LA AGENDA DE TELÉFONOS


Eran las nueve post meridiem. La luz comenzaba a despedirse de las calles de Sevilla, de sus plazas, de sus puentes. Las azoteas estaban seccionadas por un hilo de penumbra y las aves diurnas hacían el último acopio de enseres. Las terrazas de los bares se preparaban para recibir el goce culinario de papilas procedentes de medio mundo. Aquel día y a aquella hora las botellas de vino vacías eran ya un hermoso bosque sobre la mesa de palisandro en el salón de Javier. Con el embrujo de Dionisio sobre las sienes, Javier escudriñaba artículos de su juventud, guardados meticulosamente en una caja de zapatos. Encontró entonces una antigua agenda de teléfonos con números escritos a grafito. Los nombres de féminas le trajeron recuerdos, lascivos a veces, románticos otras. Lamentó por momentos haber terminado tan solo pero, tal vez, no había encontrado a la mujer de su vida. Abrió otra botella para celebrar haber vivido intensamente hasta los setenta. Entre descorchar el Tres Picos de Bodegas Borsao y saborearlo se le ocurrió una idea. Buscó en la agenda el nombre de aquella mujer a la que más les gustó besar en su vida. Cogió el teléfono y la llamó confesándole esa preferencia: Disculpa, soy Javier, probablemente no te acuerdes de mí, solo quería decirte que jamás en mi vida nadie me besó como lo hiciste tú.
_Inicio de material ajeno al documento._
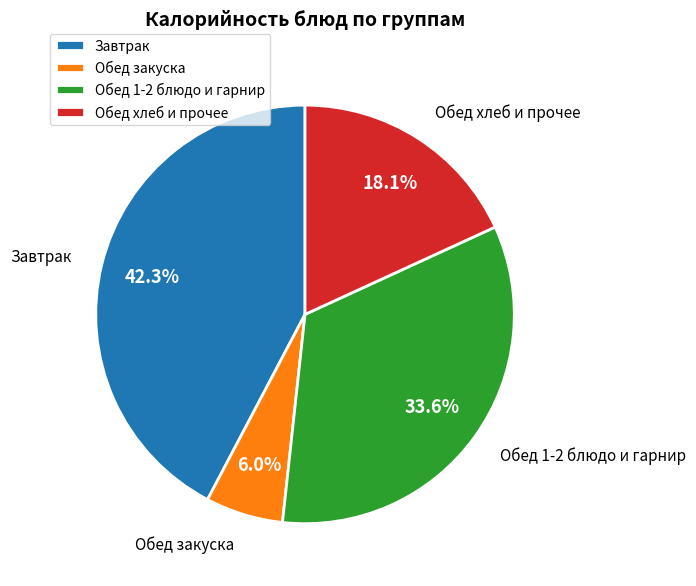

What percentage do Обед 1-2 блюдо и гарнир and Обед хлеб и прочее together represent?

51.7%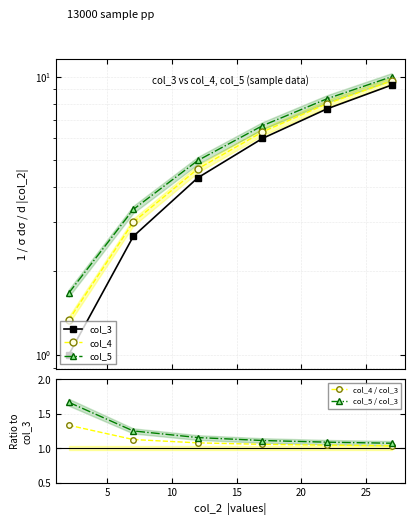

What is the average value of the col_3 series?

5.2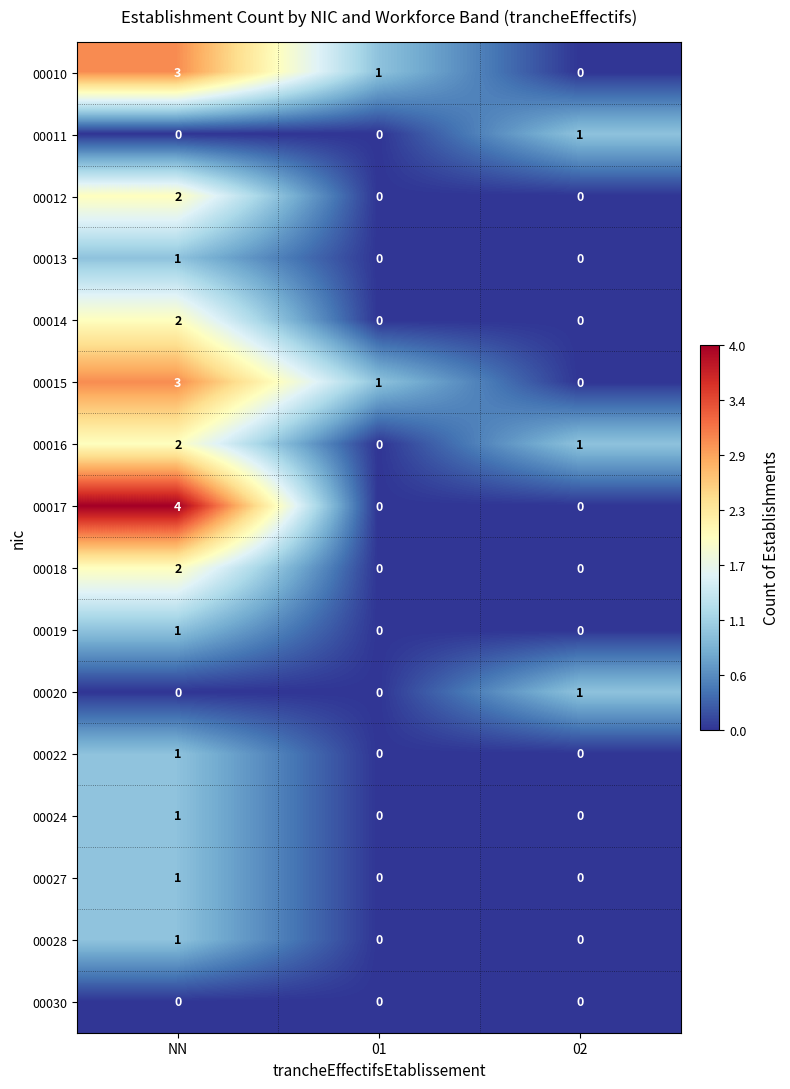

How many categories are shown in the chart?

3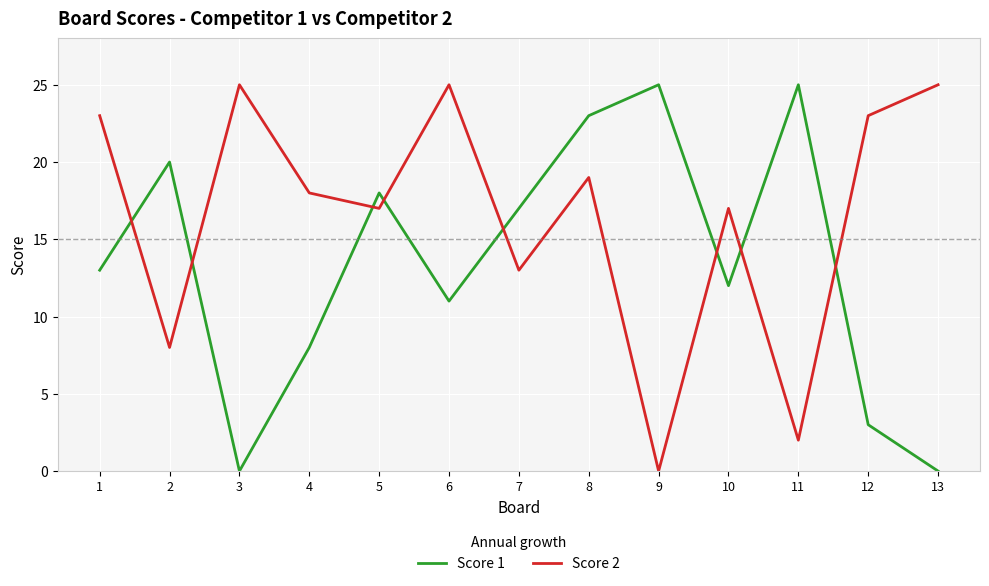

At which category is the sum across all series the highest?

8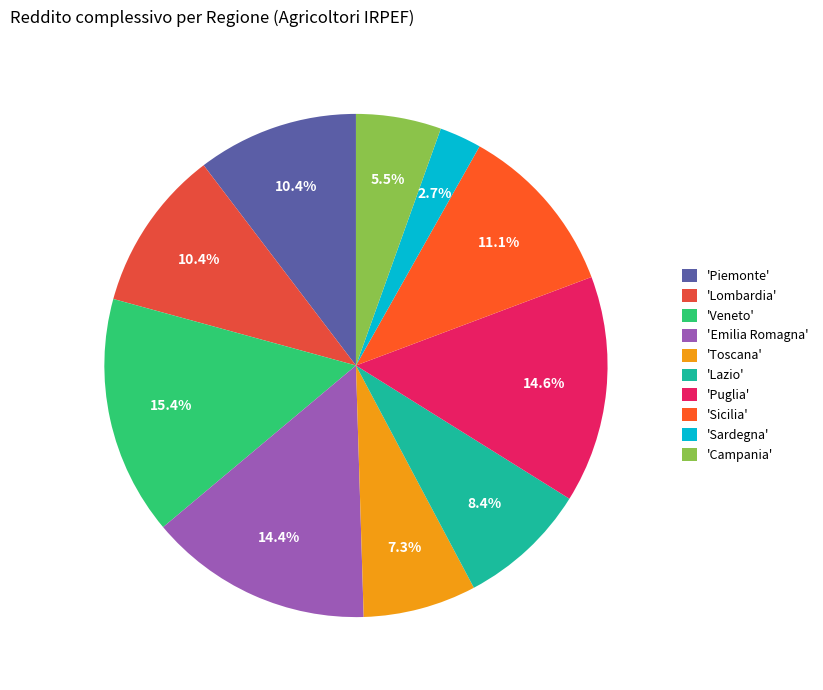

Count the number of slices in the pie.

10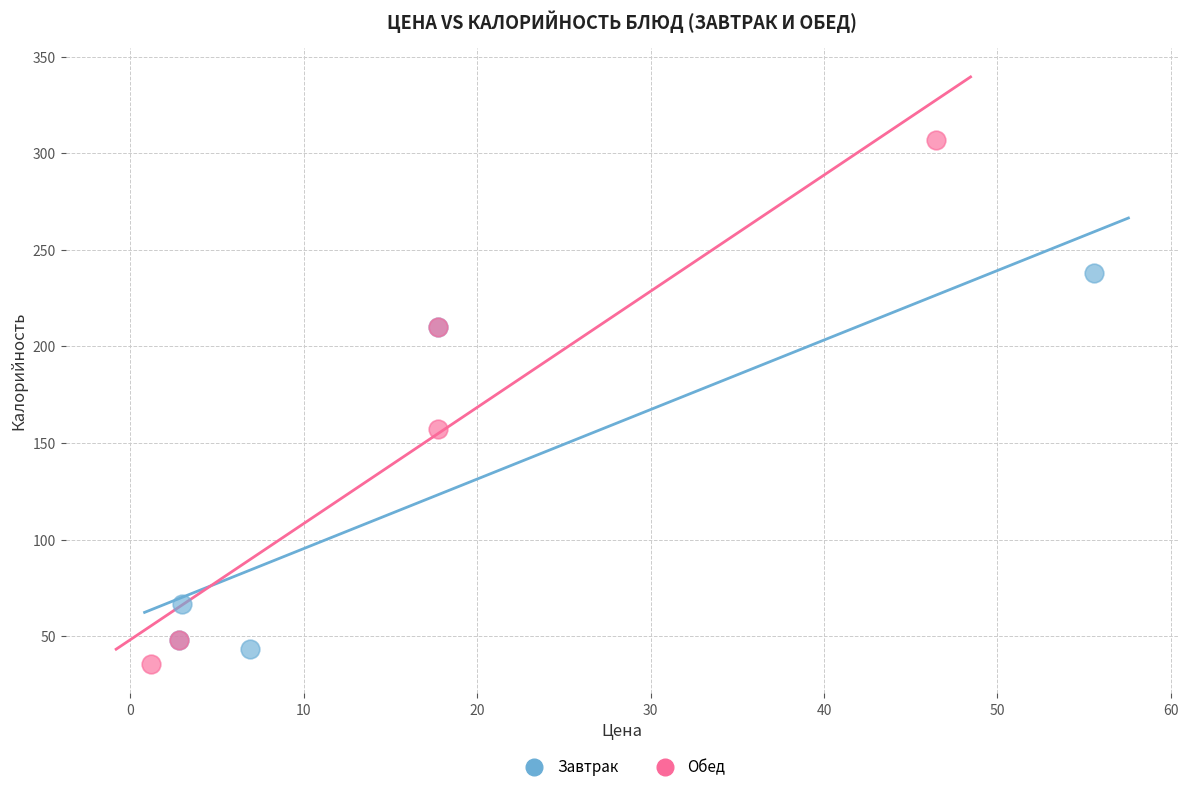

Which series contains the lowest Y value?

Обед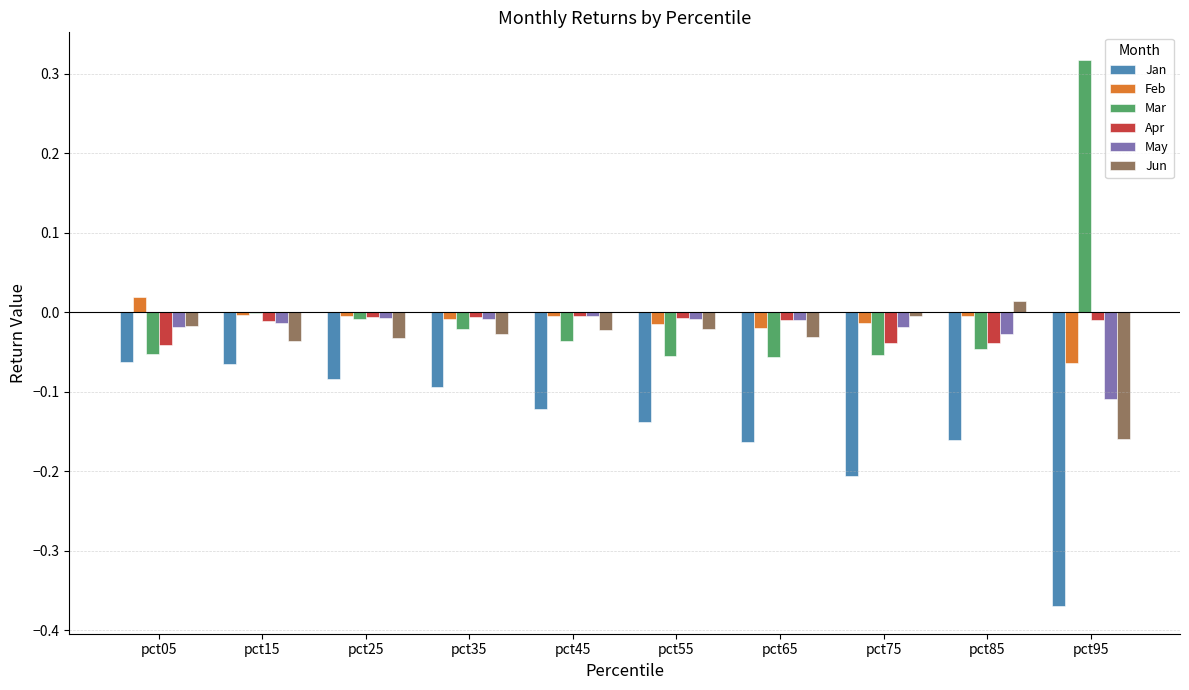

At which category does the chart reach its peak across all series?

pct95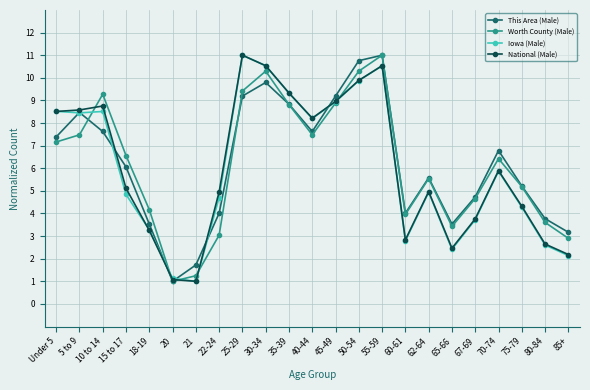

How many interior local peaks does the National (Male) series have?

5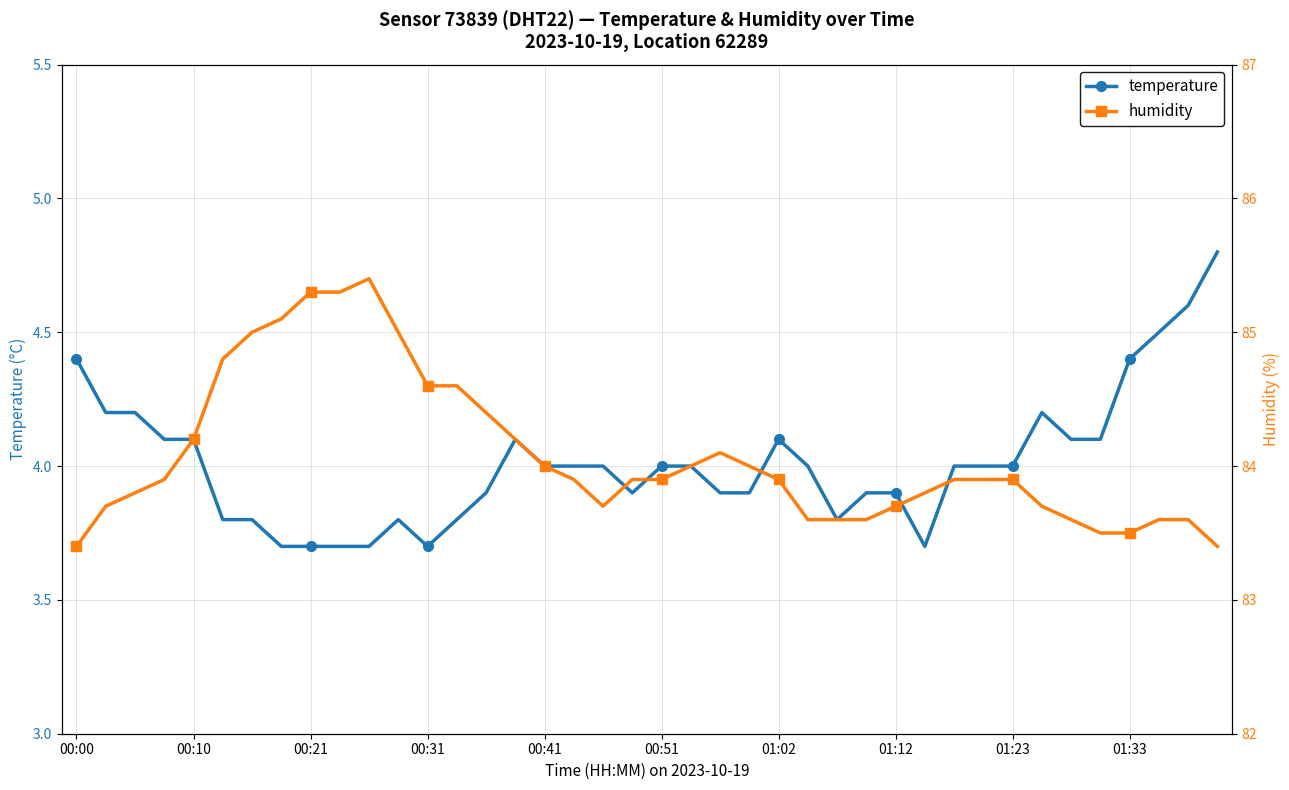

How many lines are shown in the chart?

2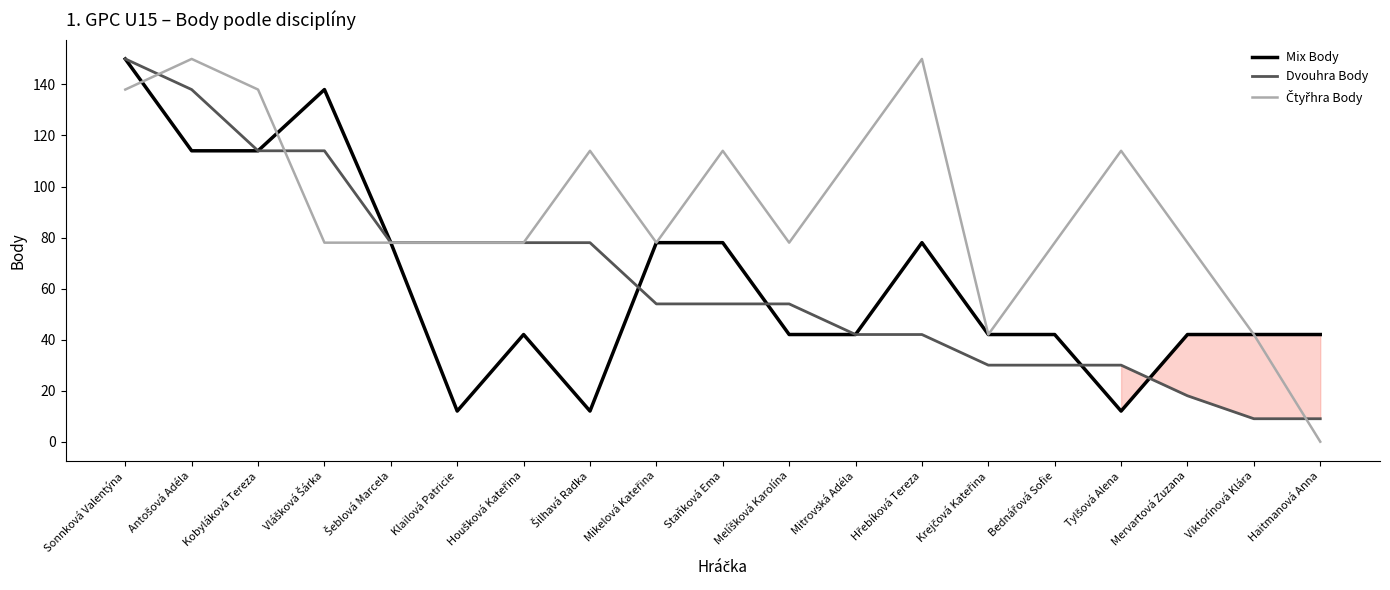

What position from the right is Staňková Ema?

10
Adiós. Después buscó el teléfono de aquella mujer con la que más le gustó conversar en su vida. Descolgó el teléfono, llamó a la aludida y se lo expuso. Así continuó hasta altas horas de la noche con la que mejor sexo gozó, la que más amor le indujo, la que más admiración le despertó… El efecto del alcohol acabó por vencerlo.
A la mañana siguiente Javier despertó abochornado por lo que había hecho. Toda una vida de respeto por el género arruinadas en una noche de nostalgia senil y alcohol garnacha. Decidió volver a llamarlas a todas y pedirles disculpas. Cogió el teléfono y buscó las llamadas. Javier miraba incrédulo la pantalla del móvil, los ojos se le llenaron de lágrimas, las manos trémulas dejaron caer el celular que al estrellar en el suelo se desmembró como un muñeco de cristal. Se sentó sobre el sofá y se echó las manos a la cara intentando contener lo que ya era una catarata de sal por las mejillas. Todas las llamadas las había realizado a la misma mujer.